Modification records
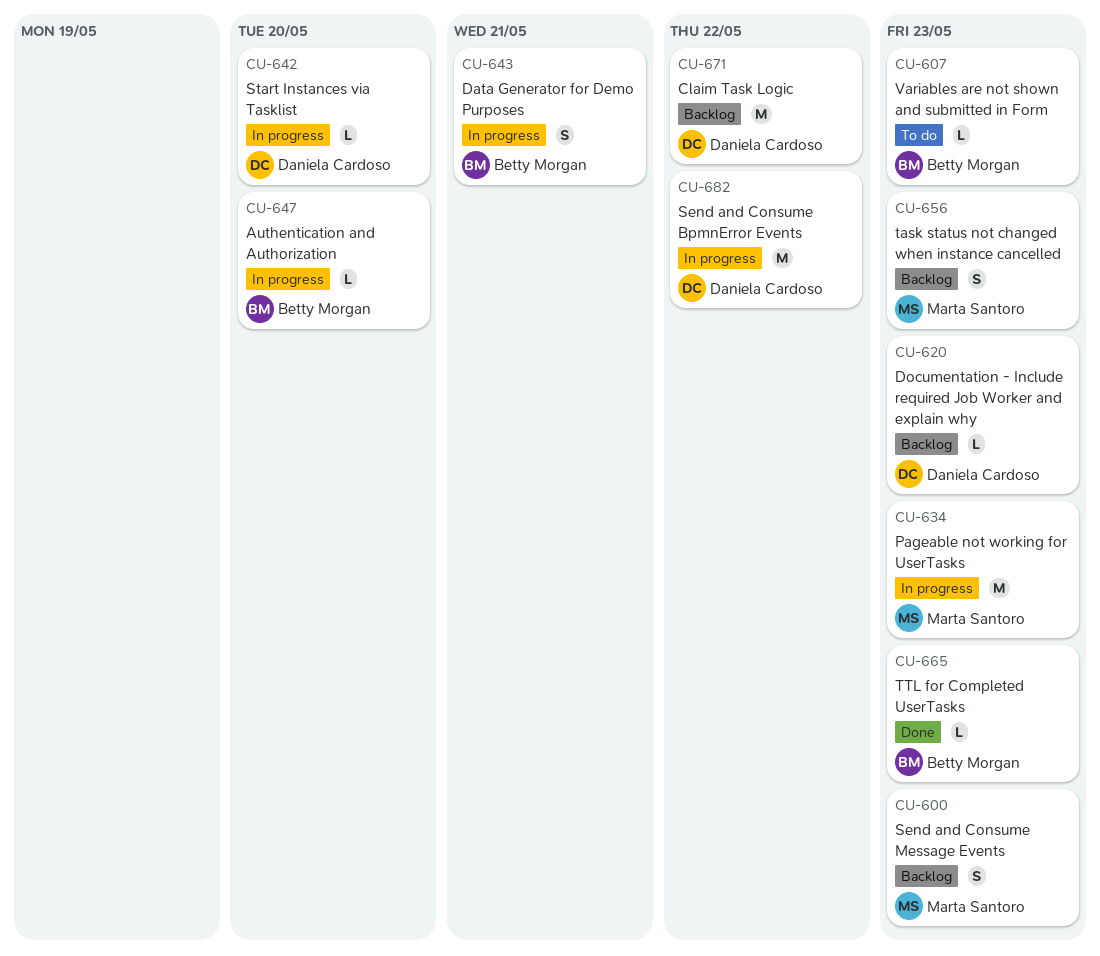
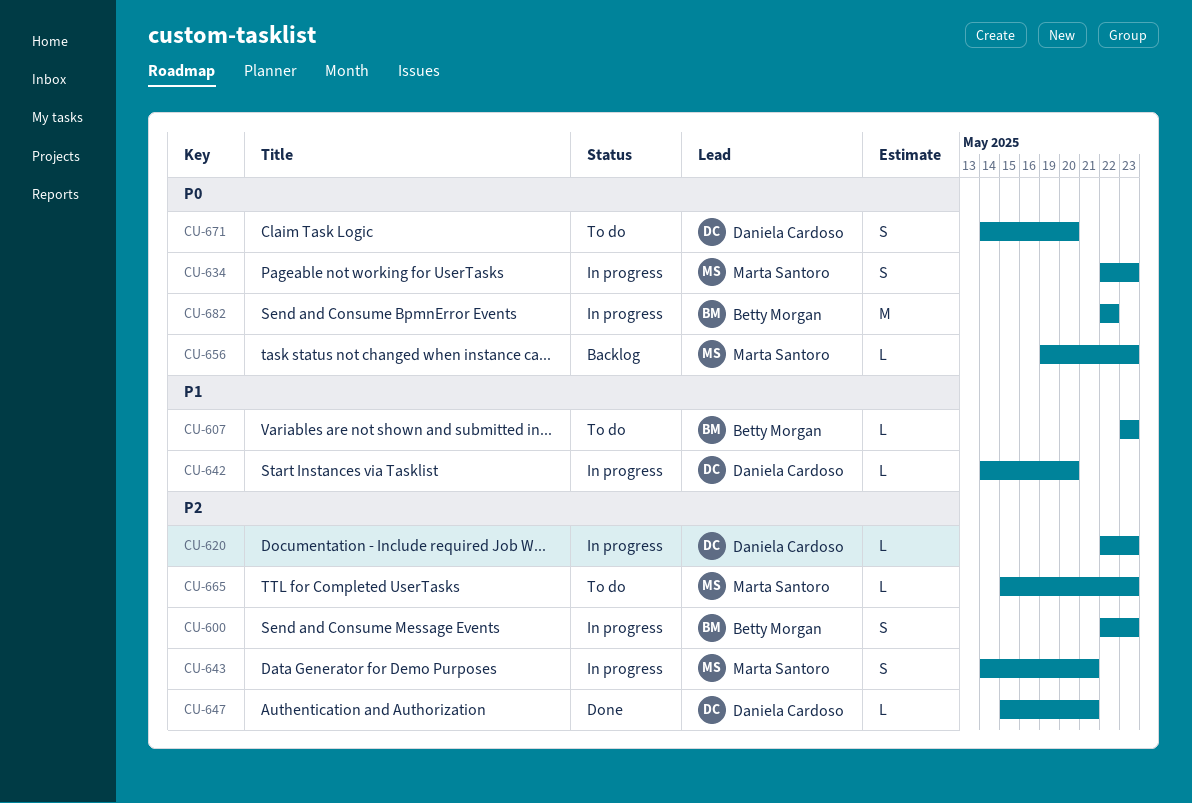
CU-600, status: Backlog -> In progress
CU-600, owner: Marta Santoro -> Betty Morgan
CU-620, status: Backlog -> In progress
CU-634, estimate: M -> S
CU-643, owner: Betty Morgan -> Marta Santoro
CU-647, status: In progress -> Done
CU-647, owner: Betty Morgan -> Daniela Cardoso
CU-647, due: May 20 -> May 21
CU-656, estimate: S -> L
CU-665, status: Done -> To do
CU-665, owner: Betty Morgan -> Marta Santoro
CU-671, status: Backlog -> To do
CU-671, estimate: M -> S
CU-671, due: May 22 -> May 20
CU-682, owner: Daniela Cardoso -> Betty Morgan

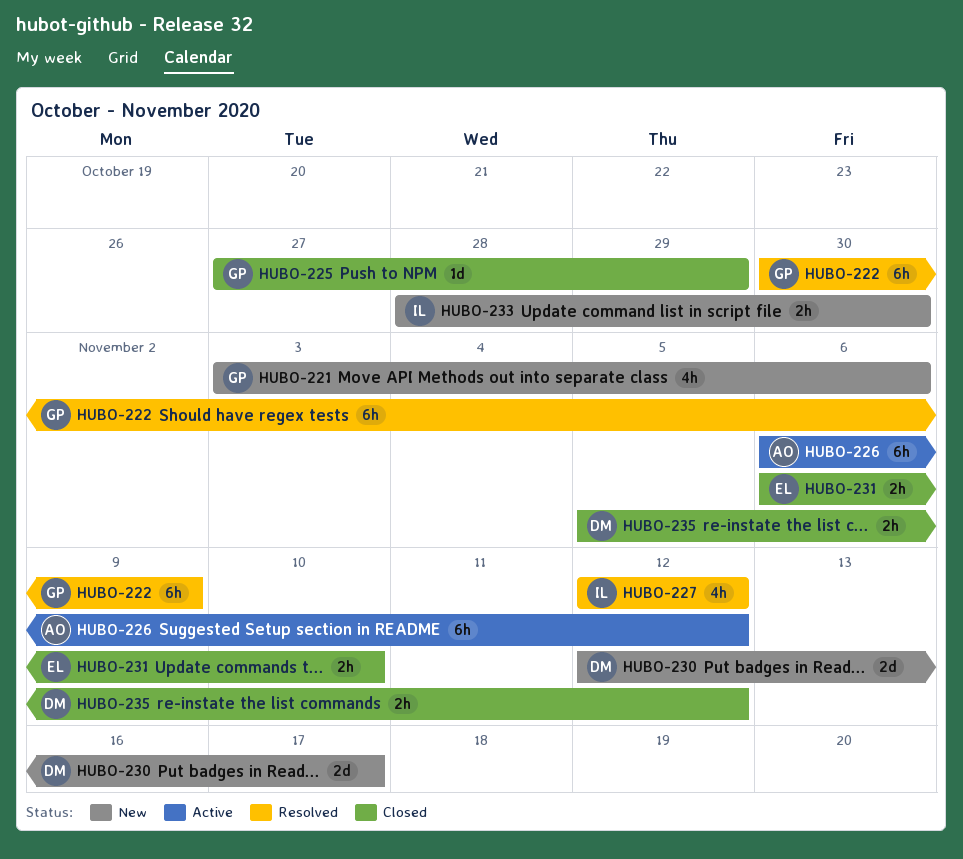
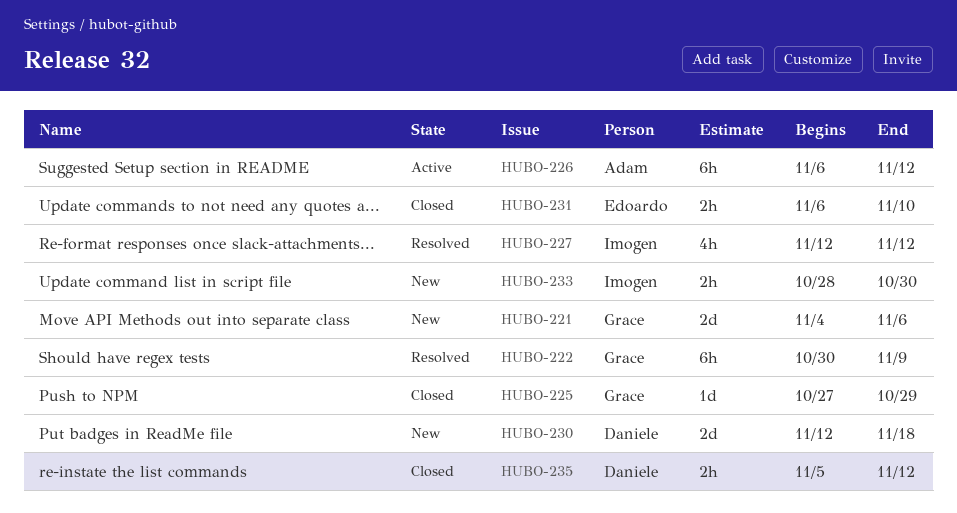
HUBO-221, estimate: 4h -> 2d
HUBO-221, start: Nov 3 -> Nov 4
HUBO-230, due: Nov 17 -> Nov 18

● What you have to do
Return every line of the preceding records in which the word "estimate" appears.

● Exercise result
CU-634, estimate: M -> S
CU-656, estimate: S -> L
CU-671, estimate: M -> S
HUBO-221, estimate: 4h -> 2d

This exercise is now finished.